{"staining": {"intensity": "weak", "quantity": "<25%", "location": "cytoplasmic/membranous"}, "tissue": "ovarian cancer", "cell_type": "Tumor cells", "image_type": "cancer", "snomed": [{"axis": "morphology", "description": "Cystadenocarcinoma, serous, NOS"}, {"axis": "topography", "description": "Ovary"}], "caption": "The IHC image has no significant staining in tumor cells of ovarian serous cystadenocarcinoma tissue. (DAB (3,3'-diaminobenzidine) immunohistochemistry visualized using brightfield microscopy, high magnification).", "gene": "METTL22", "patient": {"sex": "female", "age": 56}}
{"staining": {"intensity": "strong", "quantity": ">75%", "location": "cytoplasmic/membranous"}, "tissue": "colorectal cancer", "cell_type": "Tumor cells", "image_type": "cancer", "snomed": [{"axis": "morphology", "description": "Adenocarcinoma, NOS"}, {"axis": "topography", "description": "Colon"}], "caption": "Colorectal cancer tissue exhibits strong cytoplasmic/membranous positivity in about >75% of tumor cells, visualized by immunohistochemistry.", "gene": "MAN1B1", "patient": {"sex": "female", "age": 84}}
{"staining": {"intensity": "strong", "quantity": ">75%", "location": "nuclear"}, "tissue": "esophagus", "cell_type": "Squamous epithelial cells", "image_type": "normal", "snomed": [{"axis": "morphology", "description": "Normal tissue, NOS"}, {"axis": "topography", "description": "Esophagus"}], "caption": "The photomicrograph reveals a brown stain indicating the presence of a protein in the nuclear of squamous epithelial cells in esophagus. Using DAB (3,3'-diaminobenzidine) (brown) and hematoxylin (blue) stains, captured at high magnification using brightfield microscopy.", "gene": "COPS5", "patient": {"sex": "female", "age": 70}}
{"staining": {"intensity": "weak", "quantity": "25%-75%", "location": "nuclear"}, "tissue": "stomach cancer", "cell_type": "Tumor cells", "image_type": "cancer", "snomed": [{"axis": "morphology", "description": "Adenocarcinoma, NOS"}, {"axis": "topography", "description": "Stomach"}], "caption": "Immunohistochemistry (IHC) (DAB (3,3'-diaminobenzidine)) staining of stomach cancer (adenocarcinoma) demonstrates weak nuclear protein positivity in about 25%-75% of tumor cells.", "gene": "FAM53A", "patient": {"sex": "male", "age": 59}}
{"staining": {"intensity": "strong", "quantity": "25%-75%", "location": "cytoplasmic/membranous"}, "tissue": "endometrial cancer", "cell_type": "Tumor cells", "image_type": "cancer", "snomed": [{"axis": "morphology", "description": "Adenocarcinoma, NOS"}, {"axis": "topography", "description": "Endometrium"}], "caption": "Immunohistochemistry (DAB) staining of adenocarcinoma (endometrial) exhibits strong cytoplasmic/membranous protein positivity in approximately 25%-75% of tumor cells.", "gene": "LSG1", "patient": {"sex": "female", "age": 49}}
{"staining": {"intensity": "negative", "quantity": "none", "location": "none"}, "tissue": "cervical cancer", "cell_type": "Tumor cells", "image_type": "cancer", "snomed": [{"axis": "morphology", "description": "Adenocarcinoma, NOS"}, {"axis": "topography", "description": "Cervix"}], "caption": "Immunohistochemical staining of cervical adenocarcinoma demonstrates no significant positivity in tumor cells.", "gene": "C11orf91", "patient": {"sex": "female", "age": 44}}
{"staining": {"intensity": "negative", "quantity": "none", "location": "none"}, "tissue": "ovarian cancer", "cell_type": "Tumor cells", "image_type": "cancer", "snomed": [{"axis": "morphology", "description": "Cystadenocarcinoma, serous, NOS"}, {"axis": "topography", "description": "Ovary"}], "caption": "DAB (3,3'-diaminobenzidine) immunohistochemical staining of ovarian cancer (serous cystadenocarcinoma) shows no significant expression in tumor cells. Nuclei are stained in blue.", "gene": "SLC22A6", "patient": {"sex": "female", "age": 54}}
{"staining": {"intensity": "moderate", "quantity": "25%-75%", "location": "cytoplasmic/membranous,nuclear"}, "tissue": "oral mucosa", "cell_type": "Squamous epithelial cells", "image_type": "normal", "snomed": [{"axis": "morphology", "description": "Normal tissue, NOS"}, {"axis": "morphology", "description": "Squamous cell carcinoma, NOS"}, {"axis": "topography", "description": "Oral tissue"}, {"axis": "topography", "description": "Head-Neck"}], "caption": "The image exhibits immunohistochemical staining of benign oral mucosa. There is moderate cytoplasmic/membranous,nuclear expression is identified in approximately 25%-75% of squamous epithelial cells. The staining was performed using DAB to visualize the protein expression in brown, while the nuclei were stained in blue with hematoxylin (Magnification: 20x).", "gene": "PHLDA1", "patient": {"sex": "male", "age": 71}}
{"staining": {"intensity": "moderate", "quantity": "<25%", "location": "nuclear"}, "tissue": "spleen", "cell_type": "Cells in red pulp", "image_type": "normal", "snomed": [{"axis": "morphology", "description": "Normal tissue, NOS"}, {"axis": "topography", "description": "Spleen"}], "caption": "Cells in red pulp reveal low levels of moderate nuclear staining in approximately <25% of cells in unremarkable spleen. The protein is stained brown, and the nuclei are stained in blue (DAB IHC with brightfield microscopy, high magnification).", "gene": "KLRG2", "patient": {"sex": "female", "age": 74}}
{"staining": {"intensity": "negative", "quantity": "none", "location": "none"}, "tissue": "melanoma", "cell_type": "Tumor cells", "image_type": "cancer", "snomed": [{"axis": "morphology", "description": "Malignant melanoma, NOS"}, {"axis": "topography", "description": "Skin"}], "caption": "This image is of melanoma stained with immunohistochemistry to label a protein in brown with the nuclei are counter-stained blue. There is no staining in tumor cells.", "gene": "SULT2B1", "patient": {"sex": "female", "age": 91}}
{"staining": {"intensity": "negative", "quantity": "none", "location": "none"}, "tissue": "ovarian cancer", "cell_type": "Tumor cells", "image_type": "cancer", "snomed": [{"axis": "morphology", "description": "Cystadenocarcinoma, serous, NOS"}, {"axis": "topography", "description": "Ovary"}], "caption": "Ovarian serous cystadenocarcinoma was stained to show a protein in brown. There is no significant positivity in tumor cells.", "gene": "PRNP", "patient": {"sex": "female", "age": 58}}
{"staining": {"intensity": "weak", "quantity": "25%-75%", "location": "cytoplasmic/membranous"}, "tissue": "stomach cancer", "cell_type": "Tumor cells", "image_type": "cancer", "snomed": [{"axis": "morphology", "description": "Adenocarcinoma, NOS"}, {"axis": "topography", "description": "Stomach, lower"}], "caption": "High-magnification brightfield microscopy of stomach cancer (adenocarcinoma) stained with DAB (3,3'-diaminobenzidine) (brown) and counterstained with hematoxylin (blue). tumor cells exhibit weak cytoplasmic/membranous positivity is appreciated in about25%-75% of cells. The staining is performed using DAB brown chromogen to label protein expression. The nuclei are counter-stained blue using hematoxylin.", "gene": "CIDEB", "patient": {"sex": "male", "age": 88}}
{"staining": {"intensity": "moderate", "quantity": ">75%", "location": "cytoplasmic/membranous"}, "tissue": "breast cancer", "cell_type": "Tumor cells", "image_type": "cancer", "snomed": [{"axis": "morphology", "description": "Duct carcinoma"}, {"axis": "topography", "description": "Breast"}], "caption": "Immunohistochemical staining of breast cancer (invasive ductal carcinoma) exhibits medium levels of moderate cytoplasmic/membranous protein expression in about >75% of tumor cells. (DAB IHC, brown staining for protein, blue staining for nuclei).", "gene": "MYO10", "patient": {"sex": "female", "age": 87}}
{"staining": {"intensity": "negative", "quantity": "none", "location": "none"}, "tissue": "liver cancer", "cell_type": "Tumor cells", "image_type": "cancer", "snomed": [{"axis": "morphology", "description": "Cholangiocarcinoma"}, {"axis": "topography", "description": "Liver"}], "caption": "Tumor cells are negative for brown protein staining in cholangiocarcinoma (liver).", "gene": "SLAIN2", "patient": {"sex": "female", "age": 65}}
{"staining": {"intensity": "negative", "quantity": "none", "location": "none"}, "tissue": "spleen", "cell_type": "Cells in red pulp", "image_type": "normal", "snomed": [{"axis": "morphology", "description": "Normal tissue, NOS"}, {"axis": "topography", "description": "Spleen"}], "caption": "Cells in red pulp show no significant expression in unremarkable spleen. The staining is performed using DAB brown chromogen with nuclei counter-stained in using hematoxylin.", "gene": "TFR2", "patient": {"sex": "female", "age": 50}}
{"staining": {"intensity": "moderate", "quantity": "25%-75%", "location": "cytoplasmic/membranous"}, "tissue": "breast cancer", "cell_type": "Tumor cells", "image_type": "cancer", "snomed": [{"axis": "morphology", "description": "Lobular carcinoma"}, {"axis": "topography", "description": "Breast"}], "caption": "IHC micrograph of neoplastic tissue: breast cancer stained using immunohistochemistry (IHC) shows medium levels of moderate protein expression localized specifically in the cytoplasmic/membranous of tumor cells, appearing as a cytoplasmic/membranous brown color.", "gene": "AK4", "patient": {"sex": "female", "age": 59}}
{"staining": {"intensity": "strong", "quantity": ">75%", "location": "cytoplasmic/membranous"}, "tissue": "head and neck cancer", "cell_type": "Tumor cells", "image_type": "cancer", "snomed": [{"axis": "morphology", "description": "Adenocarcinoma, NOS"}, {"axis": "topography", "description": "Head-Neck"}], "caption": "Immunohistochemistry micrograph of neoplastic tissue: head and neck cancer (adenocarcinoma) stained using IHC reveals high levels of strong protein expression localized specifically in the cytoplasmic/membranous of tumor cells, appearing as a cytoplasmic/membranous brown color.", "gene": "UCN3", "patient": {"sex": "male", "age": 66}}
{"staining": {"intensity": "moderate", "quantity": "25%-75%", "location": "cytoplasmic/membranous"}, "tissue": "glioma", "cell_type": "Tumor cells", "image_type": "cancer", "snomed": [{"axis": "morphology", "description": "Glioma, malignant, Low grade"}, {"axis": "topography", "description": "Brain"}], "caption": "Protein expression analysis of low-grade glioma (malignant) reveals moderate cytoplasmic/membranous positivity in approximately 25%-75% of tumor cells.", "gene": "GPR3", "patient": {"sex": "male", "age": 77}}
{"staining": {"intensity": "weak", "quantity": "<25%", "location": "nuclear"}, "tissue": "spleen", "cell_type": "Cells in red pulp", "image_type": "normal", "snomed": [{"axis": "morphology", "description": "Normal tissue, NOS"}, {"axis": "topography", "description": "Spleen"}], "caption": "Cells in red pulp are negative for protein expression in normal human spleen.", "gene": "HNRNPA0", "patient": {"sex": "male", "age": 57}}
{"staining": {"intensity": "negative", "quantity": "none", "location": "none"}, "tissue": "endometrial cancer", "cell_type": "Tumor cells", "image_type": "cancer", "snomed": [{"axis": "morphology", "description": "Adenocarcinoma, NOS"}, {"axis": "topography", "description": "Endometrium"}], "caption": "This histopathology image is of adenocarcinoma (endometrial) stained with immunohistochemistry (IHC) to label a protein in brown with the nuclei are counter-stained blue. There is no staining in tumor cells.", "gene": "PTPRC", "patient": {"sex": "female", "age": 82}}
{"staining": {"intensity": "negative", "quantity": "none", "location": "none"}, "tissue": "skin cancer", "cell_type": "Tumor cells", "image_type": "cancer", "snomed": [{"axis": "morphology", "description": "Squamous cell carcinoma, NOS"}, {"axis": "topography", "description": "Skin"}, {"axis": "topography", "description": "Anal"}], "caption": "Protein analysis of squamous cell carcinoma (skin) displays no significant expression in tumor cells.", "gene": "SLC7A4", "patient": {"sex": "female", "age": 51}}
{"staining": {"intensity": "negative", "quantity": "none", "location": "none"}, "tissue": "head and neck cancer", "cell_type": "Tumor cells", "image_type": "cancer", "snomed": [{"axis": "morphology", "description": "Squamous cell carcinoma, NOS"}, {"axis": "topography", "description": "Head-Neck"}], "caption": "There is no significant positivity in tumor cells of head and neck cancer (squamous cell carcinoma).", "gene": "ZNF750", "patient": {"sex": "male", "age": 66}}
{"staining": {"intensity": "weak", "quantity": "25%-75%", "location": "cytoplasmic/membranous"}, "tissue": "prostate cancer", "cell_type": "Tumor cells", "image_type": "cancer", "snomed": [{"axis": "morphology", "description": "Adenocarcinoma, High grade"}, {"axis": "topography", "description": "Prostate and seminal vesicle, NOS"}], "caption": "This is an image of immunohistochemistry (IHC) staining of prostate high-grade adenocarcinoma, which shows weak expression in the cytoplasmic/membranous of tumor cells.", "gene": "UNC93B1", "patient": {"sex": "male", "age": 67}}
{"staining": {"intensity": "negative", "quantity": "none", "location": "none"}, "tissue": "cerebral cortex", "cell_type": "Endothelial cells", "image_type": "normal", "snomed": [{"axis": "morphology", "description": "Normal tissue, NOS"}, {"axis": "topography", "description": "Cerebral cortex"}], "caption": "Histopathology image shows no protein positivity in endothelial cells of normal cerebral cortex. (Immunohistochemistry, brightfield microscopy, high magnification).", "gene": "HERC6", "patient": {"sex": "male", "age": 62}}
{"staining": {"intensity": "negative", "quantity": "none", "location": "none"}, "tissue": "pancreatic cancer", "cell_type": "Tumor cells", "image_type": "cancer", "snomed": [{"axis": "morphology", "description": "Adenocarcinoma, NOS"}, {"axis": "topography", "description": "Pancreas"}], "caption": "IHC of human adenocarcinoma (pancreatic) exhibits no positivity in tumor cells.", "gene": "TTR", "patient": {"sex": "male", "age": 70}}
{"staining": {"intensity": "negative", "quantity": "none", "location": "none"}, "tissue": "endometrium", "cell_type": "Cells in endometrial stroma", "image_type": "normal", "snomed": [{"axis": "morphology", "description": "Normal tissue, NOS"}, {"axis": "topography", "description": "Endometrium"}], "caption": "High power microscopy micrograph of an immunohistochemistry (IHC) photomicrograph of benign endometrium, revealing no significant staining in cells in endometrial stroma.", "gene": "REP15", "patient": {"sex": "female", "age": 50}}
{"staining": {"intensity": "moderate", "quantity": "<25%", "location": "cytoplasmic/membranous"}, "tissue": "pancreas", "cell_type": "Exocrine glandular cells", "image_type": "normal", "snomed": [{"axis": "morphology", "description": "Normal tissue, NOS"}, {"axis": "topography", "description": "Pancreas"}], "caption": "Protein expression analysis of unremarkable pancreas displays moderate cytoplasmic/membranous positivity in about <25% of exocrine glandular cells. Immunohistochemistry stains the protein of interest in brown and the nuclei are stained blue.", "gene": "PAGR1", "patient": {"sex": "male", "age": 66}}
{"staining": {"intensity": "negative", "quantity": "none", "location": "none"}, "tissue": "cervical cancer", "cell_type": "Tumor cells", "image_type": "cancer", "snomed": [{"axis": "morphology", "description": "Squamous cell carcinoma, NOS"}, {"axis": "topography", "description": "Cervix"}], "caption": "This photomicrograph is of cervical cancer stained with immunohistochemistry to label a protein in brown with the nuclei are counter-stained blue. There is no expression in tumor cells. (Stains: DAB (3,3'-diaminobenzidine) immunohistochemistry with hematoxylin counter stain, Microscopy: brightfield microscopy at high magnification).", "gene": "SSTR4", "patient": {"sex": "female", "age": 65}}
- - - -
→ Requirement
Copy whichever lines of the records above contain the word "demonstrates".

→ Result
{"staining": {"intensity": "weak", "quantity": "25%-75%", "location": "nuclear"}, "tissue": "stomach cancer", "cell_type": "Tumor cells", "image_type": "cancer", "snomed": [{"axis": "morphology", "description": "Adenocarcinoma, NOS"}, {"axis": "topography", "description": "Stomach"}], "caption": "Immunohistochemistry (IHC) (DAB (3,3'-diaminobenzidine)) staining of stomach cancer (adenocarcinoma) demonstrates weak nuclear protein positivity in about 25%-75% of tumor cells.", "gene": "FAM53A", "patient": {"sex": "male", "age": 59}}
{"staining": {"intensity": "negative", "quantity": "none", "location": "none"}, "tissue": "cervical cancer", "cell_type": "Tumor cells", "image_type": "cancer", "snomed": [{"axis": "morphology", "description": "Adenocarcinoma, NOS"}, {"axis": "topography", "description": "Cervix"}], "caption": "Immunohistochemical staining of cervical adenocarcinoma demonstrates no significant positivity in tumor cells.", "gene": "C11orf91", "patient": {"sex": "female", "age": 44}}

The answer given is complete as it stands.